##### RECORDS SUPPLIED #####

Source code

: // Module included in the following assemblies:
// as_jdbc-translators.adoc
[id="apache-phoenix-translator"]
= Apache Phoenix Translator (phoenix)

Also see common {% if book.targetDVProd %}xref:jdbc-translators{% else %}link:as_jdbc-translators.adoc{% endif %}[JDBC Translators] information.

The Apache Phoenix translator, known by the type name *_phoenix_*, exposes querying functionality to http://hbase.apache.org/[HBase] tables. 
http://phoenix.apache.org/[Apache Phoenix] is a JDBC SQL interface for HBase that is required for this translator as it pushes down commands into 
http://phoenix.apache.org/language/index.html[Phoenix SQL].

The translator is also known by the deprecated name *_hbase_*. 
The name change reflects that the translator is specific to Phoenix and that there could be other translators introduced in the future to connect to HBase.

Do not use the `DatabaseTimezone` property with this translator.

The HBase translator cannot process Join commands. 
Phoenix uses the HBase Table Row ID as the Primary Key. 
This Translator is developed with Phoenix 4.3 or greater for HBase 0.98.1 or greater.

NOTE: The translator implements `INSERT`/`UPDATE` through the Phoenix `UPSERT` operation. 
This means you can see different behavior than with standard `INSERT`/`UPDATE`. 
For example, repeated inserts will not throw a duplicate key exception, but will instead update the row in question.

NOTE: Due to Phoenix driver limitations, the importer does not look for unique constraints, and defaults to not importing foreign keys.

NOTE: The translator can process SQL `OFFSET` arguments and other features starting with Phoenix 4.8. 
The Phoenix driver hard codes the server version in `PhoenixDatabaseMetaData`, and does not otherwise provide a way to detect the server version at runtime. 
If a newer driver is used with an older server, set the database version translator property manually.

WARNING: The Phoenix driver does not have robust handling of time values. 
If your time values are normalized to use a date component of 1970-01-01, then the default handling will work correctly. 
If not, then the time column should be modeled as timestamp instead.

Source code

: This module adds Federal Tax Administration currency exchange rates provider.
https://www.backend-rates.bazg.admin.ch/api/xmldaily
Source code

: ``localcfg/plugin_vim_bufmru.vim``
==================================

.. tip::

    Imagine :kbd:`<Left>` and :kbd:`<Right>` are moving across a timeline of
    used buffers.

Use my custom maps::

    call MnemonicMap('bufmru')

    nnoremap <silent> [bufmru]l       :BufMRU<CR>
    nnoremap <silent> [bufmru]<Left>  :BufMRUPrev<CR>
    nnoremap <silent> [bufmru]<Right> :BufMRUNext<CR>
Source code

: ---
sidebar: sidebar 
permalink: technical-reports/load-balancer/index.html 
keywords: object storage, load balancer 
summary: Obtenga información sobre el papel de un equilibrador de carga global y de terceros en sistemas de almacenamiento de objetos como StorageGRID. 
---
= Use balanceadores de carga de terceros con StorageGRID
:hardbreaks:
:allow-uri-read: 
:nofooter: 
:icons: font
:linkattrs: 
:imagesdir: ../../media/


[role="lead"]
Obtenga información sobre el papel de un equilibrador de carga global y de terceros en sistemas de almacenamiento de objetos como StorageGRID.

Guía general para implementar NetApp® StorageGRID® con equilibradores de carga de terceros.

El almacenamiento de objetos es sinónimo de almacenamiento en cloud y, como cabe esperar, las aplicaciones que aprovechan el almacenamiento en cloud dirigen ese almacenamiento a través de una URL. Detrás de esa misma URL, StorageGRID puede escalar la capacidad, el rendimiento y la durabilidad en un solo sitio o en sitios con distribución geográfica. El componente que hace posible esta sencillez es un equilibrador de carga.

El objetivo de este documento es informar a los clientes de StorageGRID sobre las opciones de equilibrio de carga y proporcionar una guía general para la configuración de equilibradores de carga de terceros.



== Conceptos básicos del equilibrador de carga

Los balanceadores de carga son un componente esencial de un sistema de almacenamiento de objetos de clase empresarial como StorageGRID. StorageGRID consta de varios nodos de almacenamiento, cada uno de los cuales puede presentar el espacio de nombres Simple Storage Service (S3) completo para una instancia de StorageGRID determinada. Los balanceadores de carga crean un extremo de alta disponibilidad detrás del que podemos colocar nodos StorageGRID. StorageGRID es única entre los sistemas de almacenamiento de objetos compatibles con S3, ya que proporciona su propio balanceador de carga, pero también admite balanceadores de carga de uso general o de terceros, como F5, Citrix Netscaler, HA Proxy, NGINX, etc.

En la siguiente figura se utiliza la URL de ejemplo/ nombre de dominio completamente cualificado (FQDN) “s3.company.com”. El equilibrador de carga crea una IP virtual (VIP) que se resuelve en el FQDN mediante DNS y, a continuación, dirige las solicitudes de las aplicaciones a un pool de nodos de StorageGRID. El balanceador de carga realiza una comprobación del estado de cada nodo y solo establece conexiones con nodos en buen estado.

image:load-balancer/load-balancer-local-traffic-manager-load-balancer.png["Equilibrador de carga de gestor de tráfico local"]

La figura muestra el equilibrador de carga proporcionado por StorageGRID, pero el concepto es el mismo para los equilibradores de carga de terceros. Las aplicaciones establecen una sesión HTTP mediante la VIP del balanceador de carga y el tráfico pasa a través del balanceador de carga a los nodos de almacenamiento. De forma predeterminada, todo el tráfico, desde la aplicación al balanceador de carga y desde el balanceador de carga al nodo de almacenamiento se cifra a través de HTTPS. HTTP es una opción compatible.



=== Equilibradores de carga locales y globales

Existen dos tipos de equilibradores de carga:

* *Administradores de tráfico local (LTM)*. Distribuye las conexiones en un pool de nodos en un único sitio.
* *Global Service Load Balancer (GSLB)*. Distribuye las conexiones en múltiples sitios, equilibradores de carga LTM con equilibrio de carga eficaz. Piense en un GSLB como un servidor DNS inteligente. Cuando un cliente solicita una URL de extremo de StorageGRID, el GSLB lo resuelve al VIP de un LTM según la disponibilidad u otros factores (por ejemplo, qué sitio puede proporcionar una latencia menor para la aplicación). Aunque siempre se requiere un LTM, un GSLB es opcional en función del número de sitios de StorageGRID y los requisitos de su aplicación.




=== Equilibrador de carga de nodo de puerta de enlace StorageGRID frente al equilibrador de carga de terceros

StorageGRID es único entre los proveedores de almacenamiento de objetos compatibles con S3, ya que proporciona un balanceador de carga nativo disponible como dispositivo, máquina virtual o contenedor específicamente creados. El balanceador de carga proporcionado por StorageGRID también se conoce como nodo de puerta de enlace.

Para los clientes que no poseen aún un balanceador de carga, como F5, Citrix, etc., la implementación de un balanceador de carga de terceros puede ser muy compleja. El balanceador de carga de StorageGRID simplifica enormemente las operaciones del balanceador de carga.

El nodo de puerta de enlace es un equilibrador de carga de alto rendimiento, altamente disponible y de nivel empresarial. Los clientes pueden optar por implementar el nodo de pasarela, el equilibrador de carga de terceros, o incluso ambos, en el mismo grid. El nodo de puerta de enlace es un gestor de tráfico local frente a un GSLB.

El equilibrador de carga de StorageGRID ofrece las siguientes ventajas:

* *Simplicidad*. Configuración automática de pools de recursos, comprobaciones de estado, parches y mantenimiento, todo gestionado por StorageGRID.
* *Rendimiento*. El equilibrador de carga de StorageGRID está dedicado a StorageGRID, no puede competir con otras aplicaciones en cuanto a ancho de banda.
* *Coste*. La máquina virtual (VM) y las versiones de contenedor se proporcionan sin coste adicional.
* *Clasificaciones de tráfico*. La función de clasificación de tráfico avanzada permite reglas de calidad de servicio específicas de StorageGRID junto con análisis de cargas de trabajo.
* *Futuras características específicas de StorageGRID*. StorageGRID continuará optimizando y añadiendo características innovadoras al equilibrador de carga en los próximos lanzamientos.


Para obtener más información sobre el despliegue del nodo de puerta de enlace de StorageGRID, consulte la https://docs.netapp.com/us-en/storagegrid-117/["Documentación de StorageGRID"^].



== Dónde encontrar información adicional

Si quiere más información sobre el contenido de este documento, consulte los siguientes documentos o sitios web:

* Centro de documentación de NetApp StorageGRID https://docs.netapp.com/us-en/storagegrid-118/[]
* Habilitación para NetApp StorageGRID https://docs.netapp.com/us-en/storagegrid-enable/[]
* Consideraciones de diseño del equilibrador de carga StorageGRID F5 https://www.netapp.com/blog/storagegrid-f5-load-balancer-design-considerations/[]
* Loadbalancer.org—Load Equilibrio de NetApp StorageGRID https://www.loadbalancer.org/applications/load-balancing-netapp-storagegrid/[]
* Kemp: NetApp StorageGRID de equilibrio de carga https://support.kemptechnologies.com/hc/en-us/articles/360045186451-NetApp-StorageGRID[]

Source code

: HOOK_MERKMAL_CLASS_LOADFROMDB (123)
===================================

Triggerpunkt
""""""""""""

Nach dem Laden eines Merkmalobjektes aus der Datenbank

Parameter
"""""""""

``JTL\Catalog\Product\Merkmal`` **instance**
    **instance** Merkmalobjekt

#####

## [TASK DESCRIPTION]
Using the material above, count the lines containing the word "server". Reply with the number alone.

## [REPLY]
2